*抜粋*:
^^^^

ASMRってどう作られる? リアル声優さんの演技を目の前で見ながらイヤモニで聴くイベント
ASCII.jp / 2024年6月12日 17時0分
4月27日に開催された「春のヘッドフォン祭 2024」。会場では「G'sこえけん×kotoneiro×心づくし音屋 ASMRスペシャルトークイベント 広がれASMRの輪」の公開収録が実施された。
3つの音声作品レーベルの特別コラボ企画。ヘッドフォン祭の会場では合同ブースの出展もあり、ハイエンドのヘッドホンと組み合わせたASMRコンテンツの視聴ができると、来場者の関心を集めていた。この記事ではステージイベントの内容をお届けする。
イベントの様子は、G'sチャンネルでアーカイブ配信されている(前半は会員向けに無料配信)ほか、より近い距離感で声優さんの声が楽しめる有料パートも用意されている。会場に脚を運べなかった人はぜひ配信で楽しんでいただきたい。

^^^^

*用意された資料*:
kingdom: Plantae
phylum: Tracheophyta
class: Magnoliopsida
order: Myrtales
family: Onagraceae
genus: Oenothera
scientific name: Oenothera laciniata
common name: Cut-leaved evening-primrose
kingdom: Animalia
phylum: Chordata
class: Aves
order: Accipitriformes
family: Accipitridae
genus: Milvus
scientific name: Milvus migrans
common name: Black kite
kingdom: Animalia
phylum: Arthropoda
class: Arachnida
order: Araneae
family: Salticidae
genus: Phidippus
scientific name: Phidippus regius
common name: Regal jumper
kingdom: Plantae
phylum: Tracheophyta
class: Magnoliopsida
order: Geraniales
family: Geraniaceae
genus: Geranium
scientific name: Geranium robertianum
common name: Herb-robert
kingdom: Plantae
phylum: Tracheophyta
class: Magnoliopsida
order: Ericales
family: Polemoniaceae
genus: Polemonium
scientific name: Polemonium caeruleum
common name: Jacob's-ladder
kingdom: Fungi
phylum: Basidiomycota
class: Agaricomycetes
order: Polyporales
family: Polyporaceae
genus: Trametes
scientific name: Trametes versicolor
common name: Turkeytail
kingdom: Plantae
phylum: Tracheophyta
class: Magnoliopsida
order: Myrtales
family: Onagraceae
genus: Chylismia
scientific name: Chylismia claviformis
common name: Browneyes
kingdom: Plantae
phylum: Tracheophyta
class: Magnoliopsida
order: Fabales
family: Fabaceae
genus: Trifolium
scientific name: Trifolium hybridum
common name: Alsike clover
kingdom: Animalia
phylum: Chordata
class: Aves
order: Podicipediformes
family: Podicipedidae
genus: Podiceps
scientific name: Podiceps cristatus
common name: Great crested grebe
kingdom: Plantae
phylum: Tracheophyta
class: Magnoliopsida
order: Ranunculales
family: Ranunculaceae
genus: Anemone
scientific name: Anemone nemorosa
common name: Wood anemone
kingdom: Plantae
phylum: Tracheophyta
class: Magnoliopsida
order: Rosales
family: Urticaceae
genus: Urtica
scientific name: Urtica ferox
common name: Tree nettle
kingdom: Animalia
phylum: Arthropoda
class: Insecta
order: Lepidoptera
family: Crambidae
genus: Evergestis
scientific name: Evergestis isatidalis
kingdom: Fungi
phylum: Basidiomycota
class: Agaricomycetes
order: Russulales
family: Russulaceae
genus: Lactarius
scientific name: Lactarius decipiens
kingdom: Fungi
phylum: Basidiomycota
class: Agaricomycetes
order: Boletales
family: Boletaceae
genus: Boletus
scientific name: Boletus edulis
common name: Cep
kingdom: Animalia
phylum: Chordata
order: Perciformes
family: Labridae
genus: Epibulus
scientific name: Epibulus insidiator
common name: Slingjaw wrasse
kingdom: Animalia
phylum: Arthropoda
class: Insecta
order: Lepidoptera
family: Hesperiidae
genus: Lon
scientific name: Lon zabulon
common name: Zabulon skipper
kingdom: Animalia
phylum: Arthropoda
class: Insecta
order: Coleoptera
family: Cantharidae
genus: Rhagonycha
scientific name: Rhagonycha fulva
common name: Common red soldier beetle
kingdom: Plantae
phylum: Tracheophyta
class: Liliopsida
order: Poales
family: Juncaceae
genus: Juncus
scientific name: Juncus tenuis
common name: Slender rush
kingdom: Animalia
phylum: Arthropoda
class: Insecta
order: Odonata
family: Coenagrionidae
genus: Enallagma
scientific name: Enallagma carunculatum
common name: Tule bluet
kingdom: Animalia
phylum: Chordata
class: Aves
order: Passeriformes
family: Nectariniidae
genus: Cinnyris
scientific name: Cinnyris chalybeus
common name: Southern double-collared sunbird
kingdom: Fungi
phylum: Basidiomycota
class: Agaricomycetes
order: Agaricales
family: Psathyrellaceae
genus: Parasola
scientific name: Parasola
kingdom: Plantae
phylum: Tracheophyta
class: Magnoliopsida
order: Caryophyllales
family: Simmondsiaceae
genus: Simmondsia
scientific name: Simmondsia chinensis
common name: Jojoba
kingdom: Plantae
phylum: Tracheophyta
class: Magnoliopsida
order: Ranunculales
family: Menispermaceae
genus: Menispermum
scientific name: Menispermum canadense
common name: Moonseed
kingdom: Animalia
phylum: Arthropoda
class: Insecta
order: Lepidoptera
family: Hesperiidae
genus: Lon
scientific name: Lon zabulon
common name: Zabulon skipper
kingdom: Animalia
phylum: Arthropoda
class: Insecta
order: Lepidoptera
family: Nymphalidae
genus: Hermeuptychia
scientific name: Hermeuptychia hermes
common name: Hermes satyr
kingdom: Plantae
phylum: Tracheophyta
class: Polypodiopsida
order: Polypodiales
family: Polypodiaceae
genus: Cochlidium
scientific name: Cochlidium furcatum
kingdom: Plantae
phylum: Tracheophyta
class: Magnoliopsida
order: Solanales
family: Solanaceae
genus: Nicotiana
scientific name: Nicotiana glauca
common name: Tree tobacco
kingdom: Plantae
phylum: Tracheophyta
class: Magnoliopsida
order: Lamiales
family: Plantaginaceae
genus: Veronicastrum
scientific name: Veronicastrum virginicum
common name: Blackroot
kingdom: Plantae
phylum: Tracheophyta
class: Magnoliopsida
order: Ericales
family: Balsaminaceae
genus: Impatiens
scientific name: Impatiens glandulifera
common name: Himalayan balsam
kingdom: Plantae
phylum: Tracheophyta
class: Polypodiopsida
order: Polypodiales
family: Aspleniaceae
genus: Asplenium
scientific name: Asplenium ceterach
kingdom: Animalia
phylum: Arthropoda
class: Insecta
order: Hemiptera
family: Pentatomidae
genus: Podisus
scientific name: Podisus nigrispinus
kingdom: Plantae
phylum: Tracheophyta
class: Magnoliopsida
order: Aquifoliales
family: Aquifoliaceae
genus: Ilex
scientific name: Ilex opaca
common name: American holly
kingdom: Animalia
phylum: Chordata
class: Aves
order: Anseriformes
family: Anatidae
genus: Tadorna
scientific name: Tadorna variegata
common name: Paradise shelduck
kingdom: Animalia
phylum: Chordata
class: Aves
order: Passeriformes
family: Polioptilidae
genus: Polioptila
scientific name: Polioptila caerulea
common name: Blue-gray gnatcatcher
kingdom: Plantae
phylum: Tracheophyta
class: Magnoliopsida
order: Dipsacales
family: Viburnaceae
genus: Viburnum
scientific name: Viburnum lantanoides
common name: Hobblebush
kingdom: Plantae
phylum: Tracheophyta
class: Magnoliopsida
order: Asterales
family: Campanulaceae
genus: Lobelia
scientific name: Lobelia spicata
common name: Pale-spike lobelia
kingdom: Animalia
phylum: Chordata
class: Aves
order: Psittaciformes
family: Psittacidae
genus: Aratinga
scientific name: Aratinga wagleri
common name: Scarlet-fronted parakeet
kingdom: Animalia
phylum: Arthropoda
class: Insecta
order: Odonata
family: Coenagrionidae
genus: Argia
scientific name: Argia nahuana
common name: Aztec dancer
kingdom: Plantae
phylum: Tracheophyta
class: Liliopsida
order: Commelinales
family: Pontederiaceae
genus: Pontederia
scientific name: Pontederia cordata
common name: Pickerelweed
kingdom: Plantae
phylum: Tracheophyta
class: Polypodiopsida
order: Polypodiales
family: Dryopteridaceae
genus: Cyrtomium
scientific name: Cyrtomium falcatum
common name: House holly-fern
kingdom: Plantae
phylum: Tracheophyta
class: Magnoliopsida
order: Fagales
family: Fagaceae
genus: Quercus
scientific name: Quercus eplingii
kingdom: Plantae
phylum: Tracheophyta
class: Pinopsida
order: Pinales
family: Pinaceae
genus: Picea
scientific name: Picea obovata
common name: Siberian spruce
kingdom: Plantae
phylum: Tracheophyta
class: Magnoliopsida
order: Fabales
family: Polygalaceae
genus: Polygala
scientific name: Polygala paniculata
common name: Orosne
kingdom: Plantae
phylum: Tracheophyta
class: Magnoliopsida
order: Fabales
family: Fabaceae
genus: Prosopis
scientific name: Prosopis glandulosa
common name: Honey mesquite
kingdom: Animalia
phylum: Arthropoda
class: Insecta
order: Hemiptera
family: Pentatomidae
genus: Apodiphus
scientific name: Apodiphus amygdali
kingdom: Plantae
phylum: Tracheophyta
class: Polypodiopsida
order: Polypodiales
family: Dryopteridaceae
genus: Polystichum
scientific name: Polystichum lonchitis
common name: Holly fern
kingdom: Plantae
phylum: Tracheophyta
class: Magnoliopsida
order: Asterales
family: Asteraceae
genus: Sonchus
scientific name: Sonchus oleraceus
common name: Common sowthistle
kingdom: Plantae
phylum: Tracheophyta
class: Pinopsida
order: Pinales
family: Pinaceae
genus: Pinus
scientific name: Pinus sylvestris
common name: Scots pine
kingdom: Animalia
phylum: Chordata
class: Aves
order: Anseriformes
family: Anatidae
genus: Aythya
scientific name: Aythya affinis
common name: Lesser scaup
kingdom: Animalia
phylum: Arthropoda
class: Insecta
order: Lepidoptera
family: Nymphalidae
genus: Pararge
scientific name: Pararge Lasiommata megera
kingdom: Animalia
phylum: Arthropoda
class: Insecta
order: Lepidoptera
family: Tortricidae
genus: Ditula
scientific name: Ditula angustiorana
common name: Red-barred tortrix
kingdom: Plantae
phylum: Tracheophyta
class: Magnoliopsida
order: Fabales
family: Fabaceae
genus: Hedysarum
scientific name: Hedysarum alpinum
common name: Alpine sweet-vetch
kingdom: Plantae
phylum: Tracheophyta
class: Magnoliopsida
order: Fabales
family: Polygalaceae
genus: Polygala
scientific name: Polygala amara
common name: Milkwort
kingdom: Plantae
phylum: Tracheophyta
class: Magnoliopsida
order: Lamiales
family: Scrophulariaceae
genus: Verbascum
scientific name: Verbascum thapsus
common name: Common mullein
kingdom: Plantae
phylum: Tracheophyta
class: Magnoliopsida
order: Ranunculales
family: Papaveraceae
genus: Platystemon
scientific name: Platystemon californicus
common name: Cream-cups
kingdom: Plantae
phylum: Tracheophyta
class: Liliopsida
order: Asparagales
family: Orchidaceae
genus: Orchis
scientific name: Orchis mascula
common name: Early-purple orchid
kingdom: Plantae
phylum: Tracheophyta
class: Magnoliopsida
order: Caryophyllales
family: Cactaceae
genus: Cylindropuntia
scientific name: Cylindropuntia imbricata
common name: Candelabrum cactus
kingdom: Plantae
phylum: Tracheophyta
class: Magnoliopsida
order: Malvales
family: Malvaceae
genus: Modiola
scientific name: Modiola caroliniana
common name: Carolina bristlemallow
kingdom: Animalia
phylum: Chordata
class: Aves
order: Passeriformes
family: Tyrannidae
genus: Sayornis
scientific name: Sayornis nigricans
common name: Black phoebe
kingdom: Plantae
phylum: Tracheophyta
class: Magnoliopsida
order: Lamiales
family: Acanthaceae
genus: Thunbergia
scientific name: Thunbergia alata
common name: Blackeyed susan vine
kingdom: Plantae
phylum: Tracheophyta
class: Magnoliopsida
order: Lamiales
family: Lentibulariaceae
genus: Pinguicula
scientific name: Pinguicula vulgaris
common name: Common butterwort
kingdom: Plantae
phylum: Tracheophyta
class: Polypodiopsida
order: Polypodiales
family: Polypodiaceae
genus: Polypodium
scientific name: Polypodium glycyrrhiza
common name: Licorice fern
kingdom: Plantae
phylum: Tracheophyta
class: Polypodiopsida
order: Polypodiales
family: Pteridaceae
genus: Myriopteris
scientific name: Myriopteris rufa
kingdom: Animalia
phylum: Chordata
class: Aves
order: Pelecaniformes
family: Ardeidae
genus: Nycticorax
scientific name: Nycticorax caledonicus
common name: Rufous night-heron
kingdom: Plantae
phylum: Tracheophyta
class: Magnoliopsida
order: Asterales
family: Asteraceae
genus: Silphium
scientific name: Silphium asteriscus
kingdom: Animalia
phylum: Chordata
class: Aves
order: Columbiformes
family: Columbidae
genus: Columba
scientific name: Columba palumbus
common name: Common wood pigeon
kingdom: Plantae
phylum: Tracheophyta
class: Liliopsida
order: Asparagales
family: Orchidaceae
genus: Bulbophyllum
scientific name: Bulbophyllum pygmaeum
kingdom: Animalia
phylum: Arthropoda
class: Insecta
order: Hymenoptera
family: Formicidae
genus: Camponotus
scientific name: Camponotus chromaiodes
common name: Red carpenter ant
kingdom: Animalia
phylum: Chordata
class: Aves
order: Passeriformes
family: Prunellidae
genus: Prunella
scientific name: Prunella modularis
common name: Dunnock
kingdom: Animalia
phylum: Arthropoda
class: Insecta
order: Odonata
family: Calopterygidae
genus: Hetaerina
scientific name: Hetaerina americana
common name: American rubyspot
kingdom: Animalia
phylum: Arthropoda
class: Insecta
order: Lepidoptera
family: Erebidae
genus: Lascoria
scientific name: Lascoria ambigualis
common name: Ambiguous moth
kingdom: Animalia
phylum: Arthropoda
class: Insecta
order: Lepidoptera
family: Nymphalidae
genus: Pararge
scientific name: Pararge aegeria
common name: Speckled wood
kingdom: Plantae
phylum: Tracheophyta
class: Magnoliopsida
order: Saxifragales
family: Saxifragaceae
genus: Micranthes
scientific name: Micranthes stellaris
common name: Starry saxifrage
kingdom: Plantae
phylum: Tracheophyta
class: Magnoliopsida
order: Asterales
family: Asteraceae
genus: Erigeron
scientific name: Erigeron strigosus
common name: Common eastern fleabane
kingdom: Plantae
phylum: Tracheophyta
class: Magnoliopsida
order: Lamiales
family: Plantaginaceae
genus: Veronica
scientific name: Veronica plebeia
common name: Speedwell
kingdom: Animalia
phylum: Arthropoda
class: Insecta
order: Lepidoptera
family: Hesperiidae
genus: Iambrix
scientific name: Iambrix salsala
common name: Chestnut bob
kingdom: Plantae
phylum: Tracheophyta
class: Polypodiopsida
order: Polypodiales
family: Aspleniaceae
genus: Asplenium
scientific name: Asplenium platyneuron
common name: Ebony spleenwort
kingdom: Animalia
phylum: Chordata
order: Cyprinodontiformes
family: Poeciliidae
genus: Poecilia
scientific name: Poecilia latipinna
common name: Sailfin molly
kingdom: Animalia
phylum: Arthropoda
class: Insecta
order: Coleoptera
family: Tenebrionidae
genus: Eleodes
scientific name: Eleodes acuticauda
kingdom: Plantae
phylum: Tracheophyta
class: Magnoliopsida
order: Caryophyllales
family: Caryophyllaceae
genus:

^^^^

上にあるASMRイベントの記事を、一字も変えずに最初から最後までもう一度書いてください。

ASMRってどう作られる? リアル声優さんの演技を目の前で見ながらイヤモニで聴くイベント
ASCII.jp / 2024年6月12日 17時0分
4月27日に開催された「春のヘッドフォン祭 2024」。会場では「G'sこえけん×kotoneiro×心づくし音屋 ASMRスペシャルトークイベント 広がれASMRの輪」の公開収録が実施された。
3つの音声作品レーベルの特別コラボ企画。ヘッドフォン祭の会場では合同ブースの出展もあり、ハイエンドのヘッドホンと組み合わせたASMRコンテンツの視聴ができると、来場者の関心を集めていた。この記事ではステージイベントの内容をお届けする。
イベントの様子は、G'sチャンネルでアーカイブ配信されている(前半は会員向けに無料配信)ほか、より近い距離感で声優さんの声が楽しめる有料パートも用意されている。会場に脚を運べなかった人はぜひ配信で楽しんでいただきたい。